O crédito consignado, uma das modalidades de empréstimo mais populares no Brasil, tem as parcelas descontadas diretamente da folha de pagamento do devedor. Essa modalidade oferece juros mais baixos em comparação com outros tipos de crédito, sendo amplamente utilizada por servidores públicos, aposentados e pensionistas do INSS. Atualmente, a legislação permite que trabalhadores com carteira assinada acessem o crédito consignado, mas a exigência de convênios entre empresas e bancos dificulta a adesão de pequenas e médias empresas, limitando o acesso ao serviço.
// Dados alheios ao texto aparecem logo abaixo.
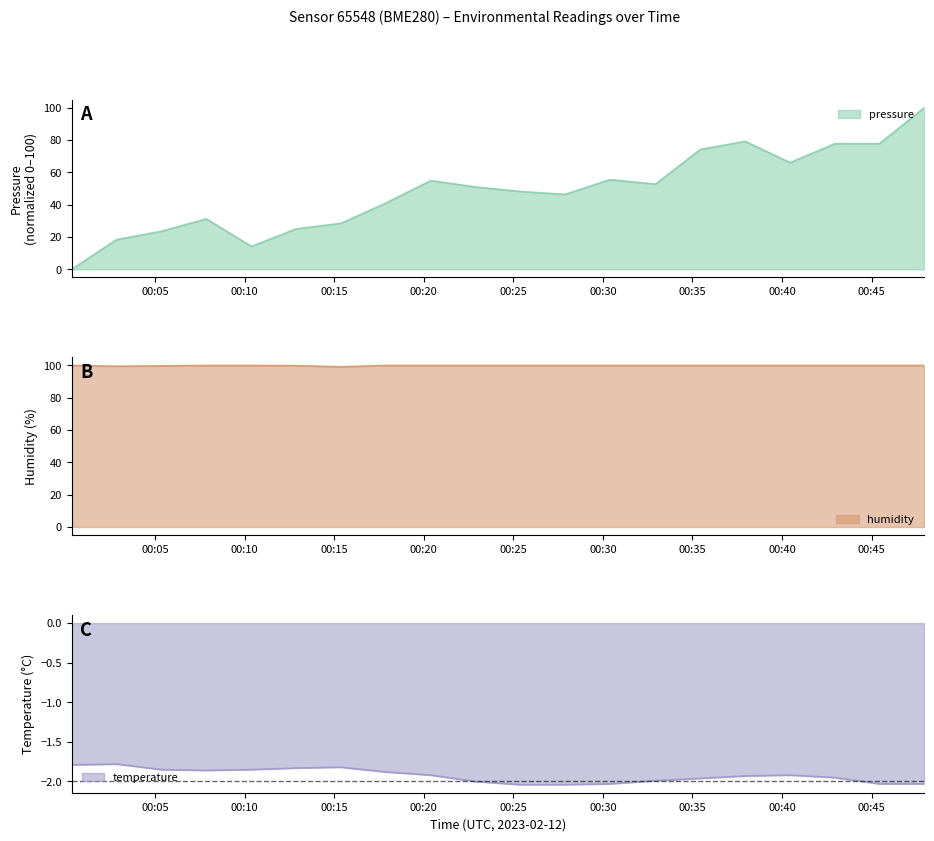

True or false: pressure and temperature cross at least once.

False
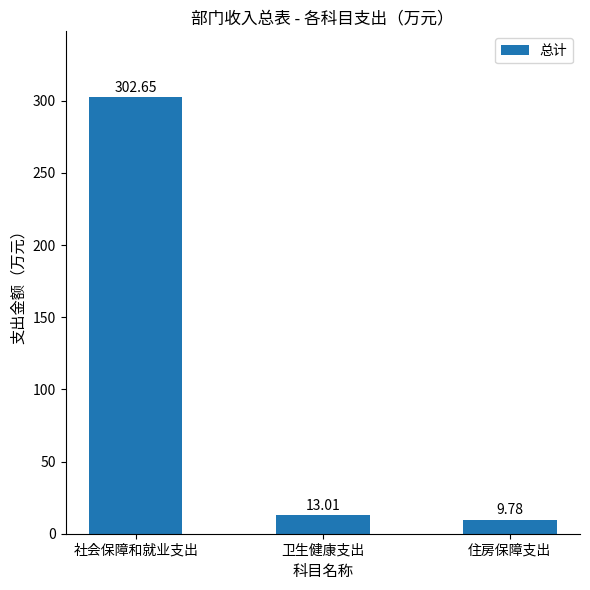

Which category has the lowest value across all series?

住房保障支出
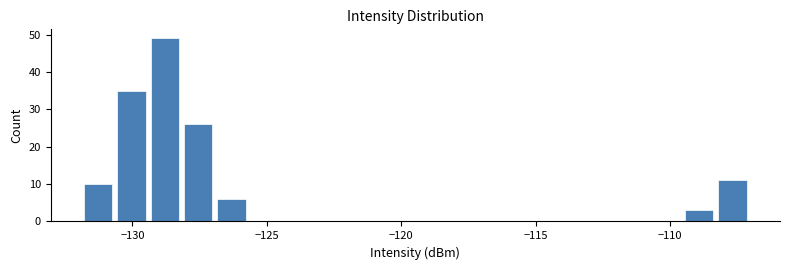

Read against the x-axis, roughly where is the centre of the tallest bar?

-129.0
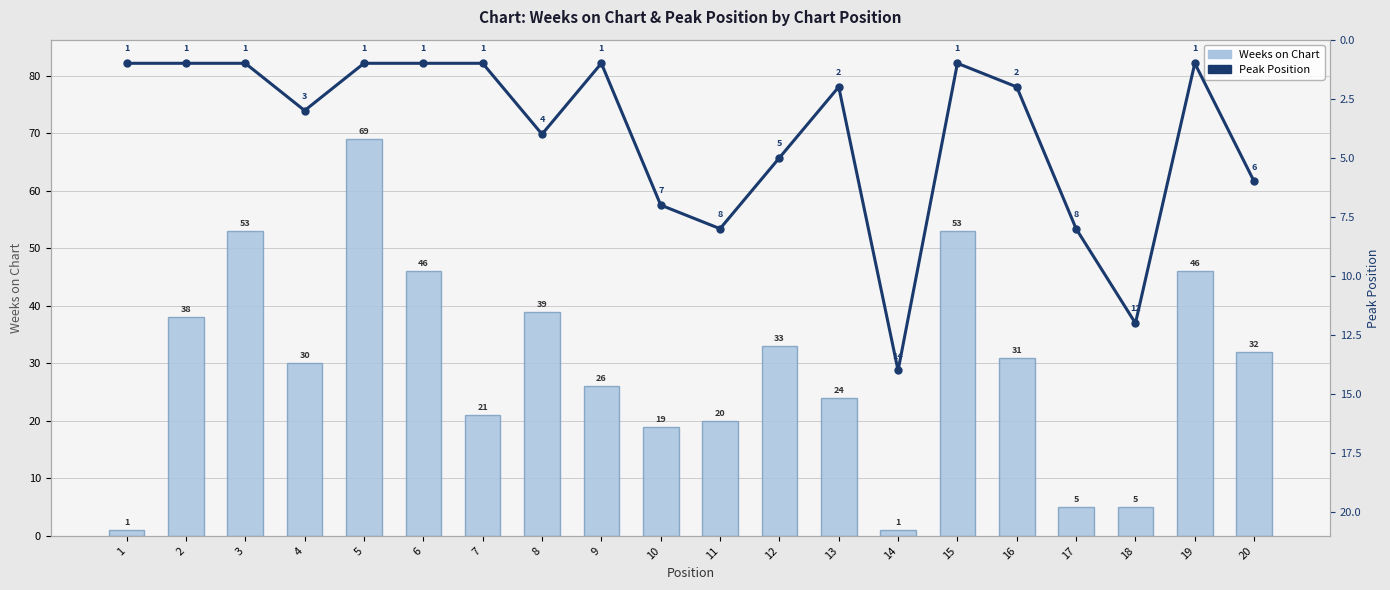

How many groups of bars are there?

20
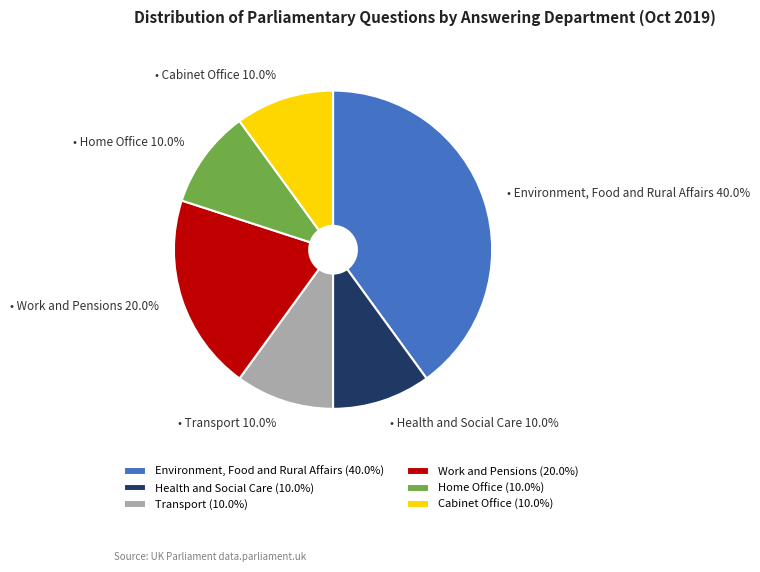

Does Work and Pensions (20.0%) represent more than half of the total?

No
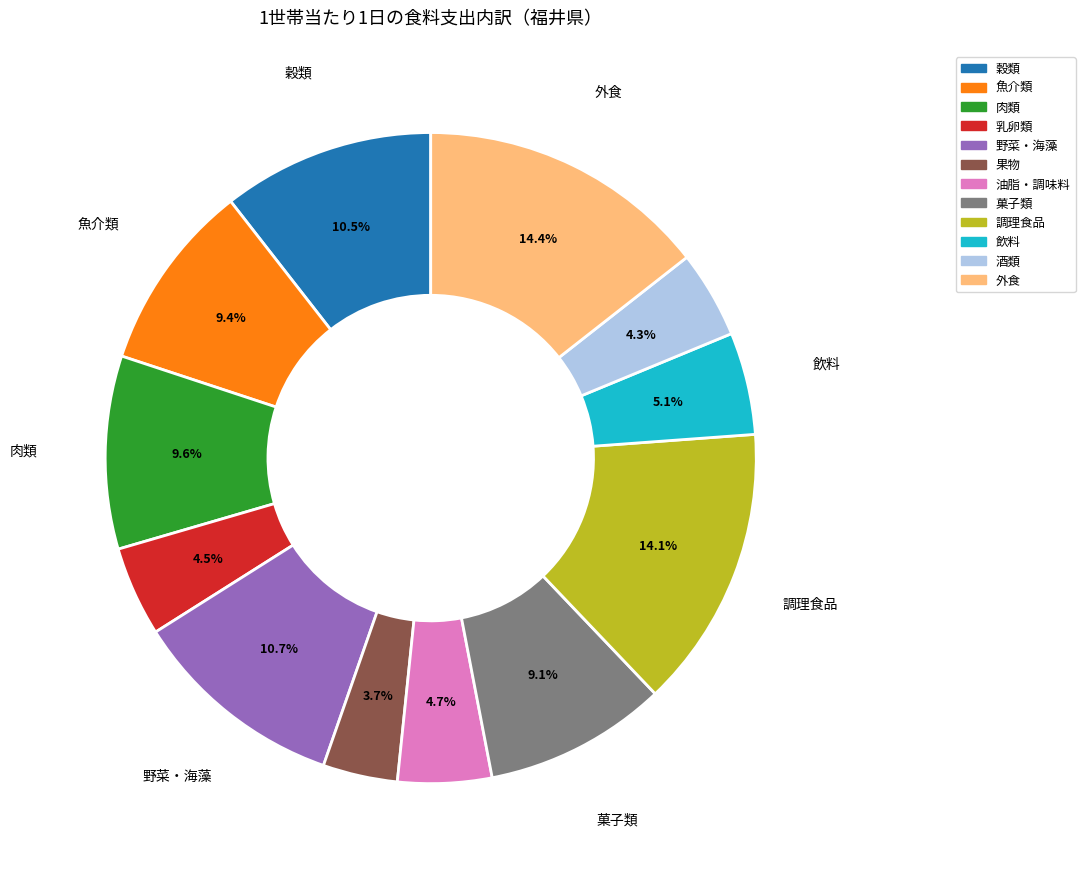

What is the smallest slice in the pie chart?

果物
O projeto foi discutido em uma reunião com o presidente Lula, os ministros Haddad e Luiz Marinho, além dos presidentes de cinco dos maiores bancos públicos e privados do país, incluindo Banco do Brasil, Caixa Econômica Federal, Bradesco, Itaú e Santander. Durante o encontro, ficou claro que a proposta busca eliminar a necessidade de convênios entre as empresas e os bancos, facilitando a oferta de crédito para trabalhadores de diversos setores, independentemente do porte da empresa em que trabalham.
Para viabilizar essa nova modalidade de crédito, o governo deve editar uma Medida Provisória (MP) ainda em fevereiro, embora o prazo exato ainda não tenha sido definido. Existe também a possibilidade de enviar um projeto de lei para o Congresso Nacional, conforme indicou o ministro do Trabalho, Luiz Marinho.
As regras sobre o limite do crédito consignado, como o teto de 30% da renda mensal do trabalhador comprometida com o empréstimo, deverão permanecer inalteradas. Além disso, os trabalhadores poderão utilizar até 10% do saldo do Fundo de Garantia por Tempo de Serviço (FGTS) e a multa por demissão sem justa causa para o pagamento das parcelas, caso se desliguem da empresa.